Andrej Karpathy on X: "A lot of people quote tweeted this as 1 year anniversary of vibe coding. Some retrospective - I've had a Twitter account for 17 years now (omg) and I still can't predict my tweet engagement basically at all. This was a shower of thoughts throwaway tweet that I just fired off"
Quick Answer
Andrej Karpathy reflects on the first anniversary of 'vibe coding,' noting its evolution from fun projects to a professional standard with LLM agents.
Quick Take
Andrej Karpathy reflects on the first anniversary of 'vibe coding,' noting its evolution from fun projects to a professional standard with LLM agents. He emphasizes the shift towards 'agentic engineering,' where oversight is key, and anticipates further advancements in AI programming tools by 2026.
Key Points
- Karpathy's tweet on vibe coding became a significant cultural reference in tech.
- Vibe coding was initially used for low-stakes projects, now evolving into professional workflows.
- The term 'agentic engineering' reflects the new norm of overseeing LLM agents in coding.
- Future advancements in AI programming tools are expected by 2026.

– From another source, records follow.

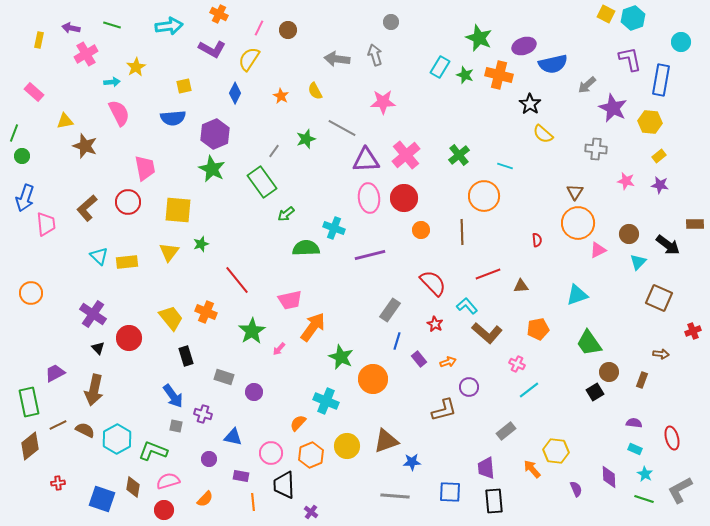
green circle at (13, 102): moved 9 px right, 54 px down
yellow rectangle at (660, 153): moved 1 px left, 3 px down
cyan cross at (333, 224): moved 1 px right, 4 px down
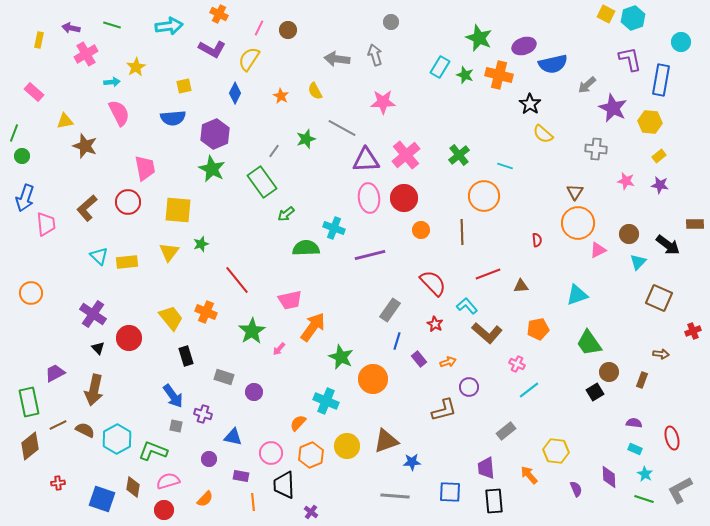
orange arrow at (532, 469): moved 3 px left, 6 px down
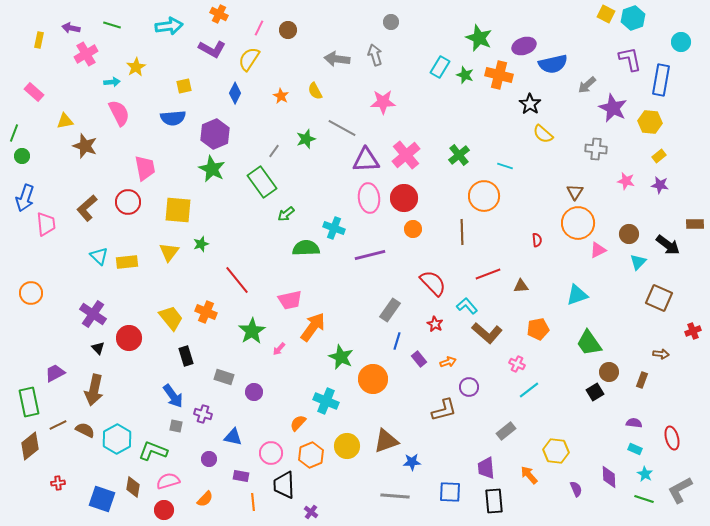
orange circle at (421, 230): moved 8 px left, 1 px up
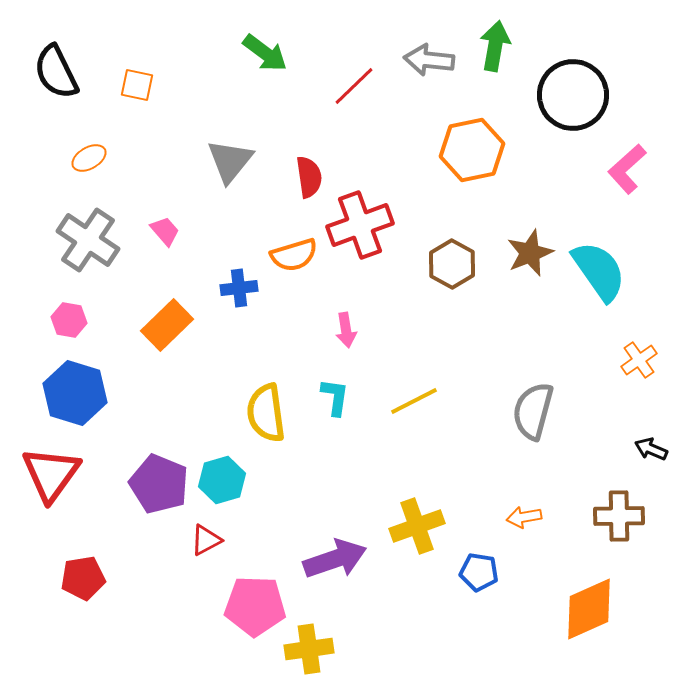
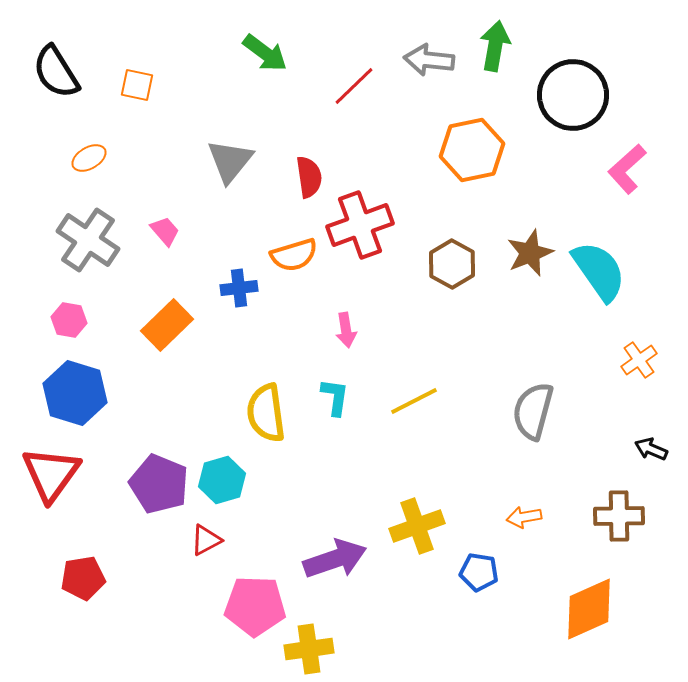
black semicircle at (56, 72): rotated 6 degrees counterclockwise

- Karpathy has been on Twitter for 17 years, still struggling to predict engagement.
📖 Reader Mode
~2 min readA lot of people quote tweeted this as 1 year anniversary of vibe coding. Some retrospective - I've had a Twitter account for 17 years now (omg) and I still can't predict my tweet engagement basically at all. This was a shower of thoughts throwaway tweet that I just fired off without thinking but somehow it minted a fitting name at the right moment for something that a lot of people were feeling at the same time, so here we are: vibe coding is now mentioned on my Wikipedia as a major memetic "contribution" and even its article is longer. lol The one thing I'd add is that at the time, LLM capability was low enough that you'd mostly use vibe coding for fun throwaway projects, demos and explorations. It was good fun and it almost worked. Today (1 year later), programming via LLM agents is increasingly becoming a default workflow for professionals, except with more oversight and scrutiny. The goal is to claim the leverage from the use of agents but without any compromise on the quality of the software. Many people have tried to come up with a better name for this to differentiate it from vibe coding, personally my current favorite "agentic engineering": - "agentic" because the new default is that you are not writing the code directly 99% of the time, you are orchestrating agents who do and acting as oversight. - "engineering" to emphasize that there is an art & science and expertise to it. It's something you can learn and become better at, with its own depth of a different kind. In 2026, we're likely to see continued improvements on both the model layer and the new agent layer. I feel excited about the product of the two and another year of progress.